Exercise description:
Could you return the ESA and Orbital Reef passage below word for word, in full?

Text provided:
ESA announced at the Paris Air Show June 18 that it signed a memorandum of understanding with Thales Alenia Space and Blue Origin to study flying European payloads, and possibly astronauts, to the Orbital Reef commercial space station proposed by Blue Origin.
The agreement would also study potential European hardware contributions to Orbital Reef, ranging from subsystems to modules, as well as the use of future European spacecraft to transport cargo and crews to and from the station.
“By leveraging our expertise in space exploration infrastructures and vehicles, we’re committed to competing and investing in the development of technological solutions to empower Europe’s plans for the commercialization of low Earth orbit,” Giampiero Di Paolo, deputy chief executive of Thales Alenia Space, said in a statement about the agreement.
The agreement is part of efforts by ESA to explore how it will use commercial space stations, sometimes called commercial low Earth orbit destinations or CLDs, after the planned retirement of the ISS at the end of the decade. A year ago, ESA signed an agreement with Vast, another company planning commercial stations, to study potential use of those stations by the agency.
“We would really like to be able to continue to perform science and technology development in low Earth orbit,” said Andreas Mogensen, an ESA astronaut, during a panel discussion at the Paris Air Show June 19. “We are really exploring the possibilities of how we can cooperate, not just as a user and a paying customer, but also as a partner with many of these commercial entities.”
ESA has been testing out those approaches through private astronaut missions to the ISS. Marcus Wandt, a Swedish ESA reserve astronaut, flew to the station on Axiom Space’s Ax-3 mission last year while Polish ESA reserve astronaut Sławosz Uznański-Wiśniewski will go to the station on the upcoming Ax-4 mission.

Data:
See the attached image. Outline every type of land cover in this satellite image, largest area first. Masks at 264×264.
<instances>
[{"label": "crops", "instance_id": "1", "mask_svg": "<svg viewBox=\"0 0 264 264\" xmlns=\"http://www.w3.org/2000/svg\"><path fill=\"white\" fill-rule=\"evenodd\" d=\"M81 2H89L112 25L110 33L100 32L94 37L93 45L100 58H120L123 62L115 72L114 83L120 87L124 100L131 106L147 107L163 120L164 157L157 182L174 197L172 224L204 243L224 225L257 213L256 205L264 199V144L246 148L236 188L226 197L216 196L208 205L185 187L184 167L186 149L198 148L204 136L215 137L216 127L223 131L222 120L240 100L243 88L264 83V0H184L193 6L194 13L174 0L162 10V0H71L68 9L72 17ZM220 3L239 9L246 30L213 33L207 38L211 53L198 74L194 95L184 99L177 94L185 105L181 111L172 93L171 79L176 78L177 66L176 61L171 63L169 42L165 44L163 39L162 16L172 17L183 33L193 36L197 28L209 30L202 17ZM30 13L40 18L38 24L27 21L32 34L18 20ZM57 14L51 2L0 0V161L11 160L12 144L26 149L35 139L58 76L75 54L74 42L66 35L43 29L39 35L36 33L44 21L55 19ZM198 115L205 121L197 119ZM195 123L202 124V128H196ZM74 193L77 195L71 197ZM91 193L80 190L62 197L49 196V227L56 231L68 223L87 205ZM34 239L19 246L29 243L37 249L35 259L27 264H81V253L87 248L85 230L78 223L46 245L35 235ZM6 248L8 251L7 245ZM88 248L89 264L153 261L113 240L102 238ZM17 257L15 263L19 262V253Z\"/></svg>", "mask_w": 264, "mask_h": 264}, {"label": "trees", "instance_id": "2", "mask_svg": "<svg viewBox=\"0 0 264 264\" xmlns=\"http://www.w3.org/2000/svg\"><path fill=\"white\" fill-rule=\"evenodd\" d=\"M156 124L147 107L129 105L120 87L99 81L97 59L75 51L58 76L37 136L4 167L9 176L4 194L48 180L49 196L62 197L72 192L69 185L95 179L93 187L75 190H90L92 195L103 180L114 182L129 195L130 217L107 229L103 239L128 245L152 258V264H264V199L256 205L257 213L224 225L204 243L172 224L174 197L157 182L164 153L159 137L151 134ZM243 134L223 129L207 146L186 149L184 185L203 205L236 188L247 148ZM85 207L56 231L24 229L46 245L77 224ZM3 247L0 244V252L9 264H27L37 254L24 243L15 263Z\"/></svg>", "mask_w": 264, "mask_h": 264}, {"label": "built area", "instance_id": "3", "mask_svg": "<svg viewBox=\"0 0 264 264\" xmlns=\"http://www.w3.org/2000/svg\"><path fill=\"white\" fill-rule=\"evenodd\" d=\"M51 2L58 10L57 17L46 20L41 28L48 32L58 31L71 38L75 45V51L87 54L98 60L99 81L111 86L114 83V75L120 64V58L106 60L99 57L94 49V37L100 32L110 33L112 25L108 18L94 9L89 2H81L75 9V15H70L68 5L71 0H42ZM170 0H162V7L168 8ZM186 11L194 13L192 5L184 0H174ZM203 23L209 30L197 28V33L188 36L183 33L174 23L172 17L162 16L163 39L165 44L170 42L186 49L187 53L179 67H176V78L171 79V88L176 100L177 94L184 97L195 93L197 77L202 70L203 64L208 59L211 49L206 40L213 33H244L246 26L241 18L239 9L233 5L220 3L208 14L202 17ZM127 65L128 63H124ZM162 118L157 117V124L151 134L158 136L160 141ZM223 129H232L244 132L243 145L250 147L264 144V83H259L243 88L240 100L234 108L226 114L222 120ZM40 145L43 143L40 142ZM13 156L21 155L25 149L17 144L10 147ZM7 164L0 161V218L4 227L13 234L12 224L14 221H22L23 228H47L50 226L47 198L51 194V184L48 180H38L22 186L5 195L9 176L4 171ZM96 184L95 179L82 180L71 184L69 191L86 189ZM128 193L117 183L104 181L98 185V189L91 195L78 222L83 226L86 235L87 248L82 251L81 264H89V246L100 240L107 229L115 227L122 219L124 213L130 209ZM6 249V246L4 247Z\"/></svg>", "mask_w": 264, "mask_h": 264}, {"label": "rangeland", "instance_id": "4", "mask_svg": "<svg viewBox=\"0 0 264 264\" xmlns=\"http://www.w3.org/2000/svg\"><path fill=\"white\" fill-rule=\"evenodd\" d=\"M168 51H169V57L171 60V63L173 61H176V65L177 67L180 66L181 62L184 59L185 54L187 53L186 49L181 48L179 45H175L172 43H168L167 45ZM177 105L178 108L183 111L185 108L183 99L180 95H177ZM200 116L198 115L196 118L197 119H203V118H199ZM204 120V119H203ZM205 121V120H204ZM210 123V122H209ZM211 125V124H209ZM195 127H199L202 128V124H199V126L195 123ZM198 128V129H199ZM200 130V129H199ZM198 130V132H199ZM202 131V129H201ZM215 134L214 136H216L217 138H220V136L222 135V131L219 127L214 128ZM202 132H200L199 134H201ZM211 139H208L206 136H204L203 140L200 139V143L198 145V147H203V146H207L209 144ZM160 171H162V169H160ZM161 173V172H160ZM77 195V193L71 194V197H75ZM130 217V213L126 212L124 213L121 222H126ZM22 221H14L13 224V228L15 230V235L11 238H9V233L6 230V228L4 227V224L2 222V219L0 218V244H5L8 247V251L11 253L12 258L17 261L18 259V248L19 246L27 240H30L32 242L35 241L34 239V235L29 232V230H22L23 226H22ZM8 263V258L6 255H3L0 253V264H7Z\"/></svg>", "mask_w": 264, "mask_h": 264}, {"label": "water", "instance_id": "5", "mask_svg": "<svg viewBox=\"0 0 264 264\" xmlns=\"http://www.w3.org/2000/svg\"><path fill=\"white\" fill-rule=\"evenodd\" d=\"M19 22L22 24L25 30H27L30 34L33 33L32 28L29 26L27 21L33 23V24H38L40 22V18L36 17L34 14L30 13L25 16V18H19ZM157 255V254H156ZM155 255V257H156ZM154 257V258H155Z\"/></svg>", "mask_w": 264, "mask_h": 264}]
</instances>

The response:
ESA announced at the Paris Air Show June 18 that it signed a memorandum of understanding with Thales Alenia Space and Blue Origin to study flying European payloads, and possibly astronauts, to the Orbital Reef commercial space station proposed by Blue Origin.
The agreement would also study potential European hardware contributions to Orbital Reef, ranging from subsystems to modules, as well as the use of future European spacecraft to transport cargo and crews to and from the station.
“By leveraging our expertise in space exploration infrastructures and vehicles, we’re committed to competing and investing in the development of technological solutions to empower Europe’s plans for the commercialization of low Earth orbit,” Giampiero Di Paolo, deputy chief executive of Thales Alenia Space, said in a statement about the agreement.
The agreement is part of efforts by ESA to explore how it will use commercial space stations, sometimes called commercial low Earth orbit destinations or CLDs, after the planned retirement of the ISS at the end of the decade. A year ago, ESA signed an agreement with Vast, another company planning commercial stations, to study potential use of those stations by the agency.
“We would really like to be able to continue to perform science and technology development in low Earth orbit,” said Andreas Mogensen, an ESA astronaut, during a panel discussion at the Paris Air Show June 19. “We are really exploring the possibilities of how we can cooperate, not just as a user and a paying customer, but also as a partner with many of these commercial entities.”
ESA has been testing out those approaches through private astronaut missions to the ISS. Marcus Wandt, a Swedish ESA reserve astronaut, flew to the station on Axiom Space’s Ax-3 mission last year while Polish ESA reserve astronaut Sławosz Uznański-Wiśniewski will go to the station on the upcoming Ax-4 mission.